Whilst the FCA is likely to accept that firms faced with sudden and extreme events will need a short time in the initial phase to react to them, they will be unlikely to accept COVID-19 as a defence to a firm's failure to comply with their regulatory obligations or the criminal law. Firms' performance and alleged failings may be judged several years hence. Experience suggests that during times of extreme market volatility and dislocation there can also be enhanced regulatory scrutiny of issues such as fund liquidity, CASS compliance, complaints handling, and trading practices such as the marking of books, market abuse and insider dealing. It is vitally important that firms' operational controls over key risk areas like these continue to operate robustly (and that can be evidenced if required).

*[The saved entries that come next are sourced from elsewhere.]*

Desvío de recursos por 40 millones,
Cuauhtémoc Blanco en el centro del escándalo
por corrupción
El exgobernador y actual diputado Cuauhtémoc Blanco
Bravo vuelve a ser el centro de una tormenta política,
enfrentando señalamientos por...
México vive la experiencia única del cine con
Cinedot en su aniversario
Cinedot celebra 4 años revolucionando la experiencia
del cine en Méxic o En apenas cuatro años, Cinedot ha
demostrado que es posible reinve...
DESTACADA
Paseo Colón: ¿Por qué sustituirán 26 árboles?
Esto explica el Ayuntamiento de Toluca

  • Succession plan for significant influence functions: Key governance and senior management roles within the firm should be identified. This should include members of the board, management, key risk takers, compliance and IT support. In the case of asset managers, key portfolio managers should be identified. Deputies for each of these key individuals should be nominated and hand-over procedures and notes prepared to mitigate against the risk of illness making such individuals unavailable. The FCA rules permit the temporary appointment, for up to 12 weeks, of a substitute person for significant influence functions before FCA approved person status is sought.
  • Aftermath: In the aftermath of COVID-19, the board should assess how the firm has navigated the crisis and what lessons can be learnt. Times of crisis are an opportunity for the board and management to demonstrate robust corporate governance.